The output doesn't show any influence of the lag factor, see below:

Lags 1
Total columns 10 
Causal Order features 10 
[4, 8, 1, 6, 3, 0, 2, 7, 5, 9]
Matrix lags 2 


Lags 2
Total columns 10 
Causal Order features 10 
[4, 8, 1, 6, 3, 0, 2, 7, 5, 9]
Matrix lags 2 


Lags 3
Total columns 10 
Causal Order features 10 
[4, 8, 1, 6, 3, 0, 2, 7, 5, 9]
Matrix lags 2 

I would expect that the matrix lag and the causal order features increases as the lag increases?
For example when Lag is equal to 2, I should see double the columns and features?

Thanks for the question. The optimal order (lag) for the vector regression model is determined automatically using bayesian information criterion. As a result, even if we set lags as 100, the optimal one might still be selected as 2. To avoid that optimization process, you may consider setting criterion as None, e.g.,

model = lingam.VARLiNGAM(lags=3, criterion=None)

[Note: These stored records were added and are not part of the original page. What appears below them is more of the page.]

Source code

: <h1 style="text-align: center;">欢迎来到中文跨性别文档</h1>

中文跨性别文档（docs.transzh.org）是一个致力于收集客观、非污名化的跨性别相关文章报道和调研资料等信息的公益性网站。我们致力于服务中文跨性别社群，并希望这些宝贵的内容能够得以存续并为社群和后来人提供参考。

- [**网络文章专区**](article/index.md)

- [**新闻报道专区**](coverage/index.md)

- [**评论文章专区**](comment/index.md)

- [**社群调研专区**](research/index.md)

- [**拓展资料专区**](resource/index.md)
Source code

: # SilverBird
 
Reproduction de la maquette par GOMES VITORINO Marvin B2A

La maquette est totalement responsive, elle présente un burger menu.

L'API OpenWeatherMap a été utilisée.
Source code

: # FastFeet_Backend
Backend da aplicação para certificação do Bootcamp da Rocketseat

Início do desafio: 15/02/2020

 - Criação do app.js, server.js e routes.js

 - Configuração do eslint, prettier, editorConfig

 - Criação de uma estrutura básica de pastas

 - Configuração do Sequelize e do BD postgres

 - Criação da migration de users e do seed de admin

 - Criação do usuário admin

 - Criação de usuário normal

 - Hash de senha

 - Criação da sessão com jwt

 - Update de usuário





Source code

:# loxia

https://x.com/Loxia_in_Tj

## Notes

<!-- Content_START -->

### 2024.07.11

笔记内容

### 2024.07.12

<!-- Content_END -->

What's the expected result when lags=3, is it going to permutate all the possible columns 3 times?

Sorry, I'm not sure if I fully understand the question. The lags here mean those for lagged causal relations (in contrast to contemporaneous causal relations).

Okay so this is my understanding so far (we should really put some basic example in the test folder):
let's say I have a classical fork DAG: X <- A -> Y.
The generation process implies that: A- lag (5) -> X and A -> lag (7) -> Y.
What's the output going to look like?
Will each edge have a different lag value?
Can we build a simple toy example to verify the desired behaviour?

Also would be interesting to see how to import the output into a DAG for DoWhy.